Hatay’ı çekici hale getiren etkenler, tarihi, doğası ve kültürünün yanında; iklim özellikleri, ülkeyi Ortadoğu’ya bağlayan sınır ili olması ve Mezopotamya’nın Akdeniz’deki son noktası olmasıdır. (Turizm Bakanlığı, 2001) Hatay’ın çok farklı medeniyetlere ev sahipliği yapması, zaman içinde farklı kültürlerin oluşmasını sağlayarak, günümüze kadar gelen farklı inanış, etnik ve dini yapıyla kültürel potansiyel anlamında daha dikkat çekici bir özellik arz etmiştir.
Hatay yöresinde, inanç ve doğa turizmi dışında birçok turistik arz potansiyeli bulunmaktadır. Hatay, çeşitli bölgelere dağılmış ve genel olarak tarihi varlıklara dayalı bir yapıya sahip olmakla birlikte, çeşitli ilçelerde yer alan yayla alanları ve doğal oluşumlara sahip bir ildir. Tüm değerlerin yanında yükseltilerin varlığı ve bu alanlardaki bozulmamış doğal hayat, Hatay’a macera turizmi açısından da alternatif sunmaktadır.

KÜLTÜR TURİZMİ
Hatay Arkeoloji Müzesi
Hatay’ın ilk çağlardan, ortaçağa kadar çeşitli kültürlere tanıklık eden yapısının korunduğu, araştırıldığı,yorumlandığı, herkesin dikkatine ve beğenisine sunulduğu, yeni müzecilik anlayışının tüm gerekliliklerini kapsayan Yeni Hatay Arkeoloji Müzesi bir kültür kurumunun tüm özelliklerini içeren dünyanın sayılı arkeoloji müzelerinden biridir.


Titus Tüneli
M.Ö. 300 yıllarında Seleuykos Nikator tarafından yaptırılan ve kurucusunun adıyla anılan kenttir.
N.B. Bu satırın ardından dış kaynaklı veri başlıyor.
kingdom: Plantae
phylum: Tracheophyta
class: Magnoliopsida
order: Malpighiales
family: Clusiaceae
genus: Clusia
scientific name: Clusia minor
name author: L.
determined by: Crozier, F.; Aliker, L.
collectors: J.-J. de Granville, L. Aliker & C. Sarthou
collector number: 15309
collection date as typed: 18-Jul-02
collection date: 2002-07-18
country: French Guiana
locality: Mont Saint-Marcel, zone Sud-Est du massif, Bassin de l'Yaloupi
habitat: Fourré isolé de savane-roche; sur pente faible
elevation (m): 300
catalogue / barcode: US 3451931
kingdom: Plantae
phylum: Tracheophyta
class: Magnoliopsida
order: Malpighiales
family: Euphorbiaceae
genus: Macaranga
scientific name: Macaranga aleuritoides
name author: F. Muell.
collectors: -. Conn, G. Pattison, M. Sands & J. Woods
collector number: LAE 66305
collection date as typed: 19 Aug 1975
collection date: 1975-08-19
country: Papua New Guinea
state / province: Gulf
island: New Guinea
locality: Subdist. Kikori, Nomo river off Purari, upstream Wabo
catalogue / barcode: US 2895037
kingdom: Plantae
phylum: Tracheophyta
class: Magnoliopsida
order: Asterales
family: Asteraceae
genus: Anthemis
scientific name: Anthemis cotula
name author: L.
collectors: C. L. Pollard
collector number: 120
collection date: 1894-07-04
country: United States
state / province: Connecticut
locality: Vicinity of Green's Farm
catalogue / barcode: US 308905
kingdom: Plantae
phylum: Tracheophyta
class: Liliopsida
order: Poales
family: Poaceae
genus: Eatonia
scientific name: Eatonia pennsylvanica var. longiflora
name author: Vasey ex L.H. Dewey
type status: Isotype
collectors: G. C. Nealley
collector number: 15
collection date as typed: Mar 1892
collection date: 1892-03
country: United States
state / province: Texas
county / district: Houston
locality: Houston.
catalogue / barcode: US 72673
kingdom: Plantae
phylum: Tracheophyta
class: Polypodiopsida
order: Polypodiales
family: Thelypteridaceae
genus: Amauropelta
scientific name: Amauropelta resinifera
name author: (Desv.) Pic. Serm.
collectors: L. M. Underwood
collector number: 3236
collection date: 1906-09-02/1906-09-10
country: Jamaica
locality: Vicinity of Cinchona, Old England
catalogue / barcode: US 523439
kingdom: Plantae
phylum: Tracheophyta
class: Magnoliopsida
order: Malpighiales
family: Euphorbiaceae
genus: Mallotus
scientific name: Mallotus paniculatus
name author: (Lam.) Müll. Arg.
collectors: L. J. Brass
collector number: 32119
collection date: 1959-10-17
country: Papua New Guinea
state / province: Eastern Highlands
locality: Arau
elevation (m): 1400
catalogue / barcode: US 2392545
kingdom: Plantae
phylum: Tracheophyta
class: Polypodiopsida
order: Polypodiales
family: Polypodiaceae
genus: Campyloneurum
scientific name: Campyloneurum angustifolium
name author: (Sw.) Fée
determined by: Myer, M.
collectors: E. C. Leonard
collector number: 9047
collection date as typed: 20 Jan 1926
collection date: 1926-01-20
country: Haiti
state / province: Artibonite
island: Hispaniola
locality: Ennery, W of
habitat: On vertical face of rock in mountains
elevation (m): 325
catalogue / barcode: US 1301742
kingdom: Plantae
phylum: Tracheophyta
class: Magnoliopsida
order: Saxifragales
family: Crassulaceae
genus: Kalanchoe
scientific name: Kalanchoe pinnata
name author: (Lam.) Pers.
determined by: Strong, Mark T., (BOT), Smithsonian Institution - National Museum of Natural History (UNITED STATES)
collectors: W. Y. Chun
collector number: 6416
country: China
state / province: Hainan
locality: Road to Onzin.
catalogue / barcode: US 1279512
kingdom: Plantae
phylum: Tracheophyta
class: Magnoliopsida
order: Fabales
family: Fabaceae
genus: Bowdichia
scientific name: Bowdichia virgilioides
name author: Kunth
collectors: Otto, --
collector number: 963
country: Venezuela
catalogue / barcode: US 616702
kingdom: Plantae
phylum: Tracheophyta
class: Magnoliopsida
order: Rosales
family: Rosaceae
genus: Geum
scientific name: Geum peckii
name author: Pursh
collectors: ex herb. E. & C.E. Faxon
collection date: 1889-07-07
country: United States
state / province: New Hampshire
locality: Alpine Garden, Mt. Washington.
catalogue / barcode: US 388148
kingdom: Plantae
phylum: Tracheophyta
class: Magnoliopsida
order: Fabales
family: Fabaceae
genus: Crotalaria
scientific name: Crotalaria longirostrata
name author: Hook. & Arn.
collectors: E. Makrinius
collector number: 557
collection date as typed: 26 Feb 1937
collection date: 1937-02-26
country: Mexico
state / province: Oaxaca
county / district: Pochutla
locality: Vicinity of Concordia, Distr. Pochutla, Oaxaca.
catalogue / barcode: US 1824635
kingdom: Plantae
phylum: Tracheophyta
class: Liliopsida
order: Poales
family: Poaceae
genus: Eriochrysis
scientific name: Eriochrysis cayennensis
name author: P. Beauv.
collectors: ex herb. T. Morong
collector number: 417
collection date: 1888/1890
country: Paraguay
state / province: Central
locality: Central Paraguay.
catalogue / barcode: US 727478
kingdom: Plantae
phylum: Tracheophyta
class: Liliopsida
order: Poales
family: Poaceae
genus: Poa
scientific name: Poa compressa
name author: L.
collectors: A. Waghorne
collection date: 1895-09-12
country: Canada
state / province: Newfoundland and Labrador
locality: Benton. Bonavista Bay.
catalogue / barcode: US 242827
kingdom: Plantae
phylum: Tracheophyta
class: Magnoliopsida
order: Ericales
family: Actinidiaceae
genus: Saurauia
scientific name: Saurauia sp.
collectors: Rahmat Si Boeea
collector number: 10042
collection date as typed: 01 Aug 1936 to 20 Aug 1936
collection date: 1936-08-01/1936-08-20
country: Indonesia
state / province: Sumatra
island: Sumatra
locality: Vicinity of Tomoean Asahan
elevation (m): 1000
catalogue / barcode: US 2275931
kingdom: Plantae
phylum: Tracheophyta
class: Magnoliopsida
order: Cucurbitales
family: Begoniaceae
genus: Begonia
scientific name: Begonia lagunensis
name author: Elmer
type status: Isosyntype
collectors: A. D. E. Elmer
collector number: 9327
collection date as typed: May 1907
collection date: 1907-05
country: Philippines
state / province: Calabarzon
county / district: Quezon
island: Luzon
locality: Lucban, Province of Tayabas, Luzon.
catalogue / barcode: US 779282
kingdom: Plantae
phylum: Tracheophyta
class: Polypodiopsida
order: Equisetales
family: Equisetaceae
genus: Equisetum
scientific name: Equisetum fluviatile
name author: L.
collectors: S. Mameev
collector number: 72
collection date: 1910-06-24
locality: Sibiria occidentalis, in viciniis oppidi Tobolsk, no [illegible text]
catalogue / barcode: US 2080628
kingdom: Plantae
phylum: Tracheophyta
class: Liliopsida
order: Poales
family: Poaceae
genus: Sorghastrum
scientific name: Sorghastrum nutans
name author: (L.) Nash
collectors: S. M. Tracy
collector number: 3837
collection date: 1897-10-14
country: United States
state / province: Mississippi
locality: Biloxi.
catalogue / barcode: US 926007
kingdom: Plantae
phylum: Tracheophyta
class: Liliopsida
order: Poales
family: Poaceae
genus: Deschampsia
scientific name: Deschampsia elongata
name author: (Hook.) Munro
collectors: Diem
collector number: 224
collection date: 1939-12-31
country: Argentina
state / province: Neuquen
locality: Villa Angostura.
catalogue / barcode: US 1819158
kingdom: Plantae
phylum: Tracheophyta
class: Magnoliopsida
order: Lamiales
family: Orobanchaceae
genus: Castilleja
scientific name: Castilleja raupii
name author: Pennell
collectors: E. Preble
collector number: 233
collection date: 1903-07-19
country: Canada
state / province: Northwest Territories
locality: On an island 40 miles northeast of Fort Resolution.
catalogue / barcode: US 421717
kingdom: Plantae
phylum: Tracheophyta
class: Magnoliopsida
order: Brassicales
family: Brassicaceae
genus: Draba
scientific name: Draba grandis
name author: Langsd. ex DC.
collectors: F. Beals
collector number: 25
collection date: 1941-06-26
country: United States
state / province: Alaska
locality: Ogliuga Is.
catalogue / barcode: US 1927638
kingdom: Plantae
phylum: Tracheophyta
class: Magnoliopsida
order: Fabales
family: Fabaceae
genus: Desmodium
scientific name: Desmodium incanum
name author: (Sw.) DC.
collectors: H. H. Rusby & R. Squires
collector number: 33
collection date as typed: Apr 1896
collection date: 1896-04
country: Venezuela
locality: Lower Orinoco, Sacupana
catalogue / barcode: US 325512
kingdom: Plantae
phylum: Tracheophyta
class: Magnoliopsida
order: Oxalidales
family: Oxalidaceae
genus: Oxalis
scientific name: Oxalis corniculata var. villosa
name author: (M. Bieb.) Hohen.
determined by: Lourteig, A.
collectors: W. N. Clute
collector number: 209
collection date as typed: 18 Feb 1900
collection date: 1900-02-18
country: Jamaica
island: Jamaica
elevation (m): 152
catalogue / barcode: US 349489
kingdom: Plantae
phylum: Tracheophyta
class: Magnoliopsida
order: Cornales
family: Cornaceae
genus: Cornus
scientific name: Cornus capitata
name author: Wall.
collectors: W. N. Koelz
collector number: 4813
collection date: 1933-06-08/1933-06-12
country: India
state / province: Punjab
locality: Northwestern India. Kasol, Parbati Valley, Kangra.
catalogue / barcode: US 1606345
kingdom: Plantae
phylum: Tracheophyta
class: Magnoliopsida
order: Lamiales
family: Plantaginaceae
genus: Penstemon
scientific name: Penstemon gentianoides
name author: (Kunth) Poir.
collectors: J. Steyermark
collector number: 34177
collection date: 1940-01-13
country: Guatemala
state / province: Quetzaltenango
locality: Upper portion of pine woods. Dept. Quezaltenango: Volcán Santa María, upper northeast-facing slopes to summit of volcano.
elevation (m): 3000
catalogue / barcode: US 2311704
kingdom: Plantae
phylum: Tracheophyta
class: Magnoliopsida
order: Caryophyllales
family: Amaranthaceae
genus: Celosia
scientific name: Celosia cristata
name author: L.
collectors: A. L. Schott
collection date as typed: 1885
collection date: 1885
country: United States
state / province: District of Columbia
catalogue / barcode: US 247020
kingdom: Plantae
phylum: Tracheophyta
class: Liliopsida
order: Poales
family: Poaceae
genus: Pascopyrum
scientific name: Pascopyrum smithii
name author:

Burada bulunan tünel zamanında sel sularının izale edilmesi amacıyla yapılmıştır. 300 m açık alan olmak üzere toplam 1380 m uzunluğunda bir tüneldir. Titus tünelinden 100 m sonra kaya mezarları bulunmaktadır.
Harbiye (Daphne)
Mitolojideki ünlü Apollon ve Daphne aşkının geçtiği yer olarak bilinen Harbiye Şelalelerinin olduğu bölgeHelenistik ve Roma dönemlerinde çağlayanları ile dünyaca tanınan bir sayfiye yeridir.
Kaleler
İlimizde geçmişten günümüze varlığını sürdürebilmiş kaleler mevcuttur. Antakya kalesi, Koz Kalesi, Bakras Kalesi ve Payas kalesi bu tarihi yapılara örnek teşkil etmektedir.
St. Simeon Manastırı
M.S 6.yy da yapılan ve 479 m yükseklikte bir tepe üzerine kurulan manastıra St.Simeon’un 541 yılında geldiği ve burada yer alan sütun üzerinde 40 yıl yaşadığı bilinmektedir. St. Simeon Terk-i Dünya tarikatının kendi çağındaki en önemli temsilcisidir.
Payas Sokullu Mehmet Paşa Külliyesi
Sokullu Mehmet Paşa tarafından 574 yılında Mimar Sinan’a yaptırılan külliye Osmanlı mimarisinin en iyi örneklerindendir. Külliye içerisinde kervansaray, Pazar yeri, hamam, cami ve medrese bulunmaktadır.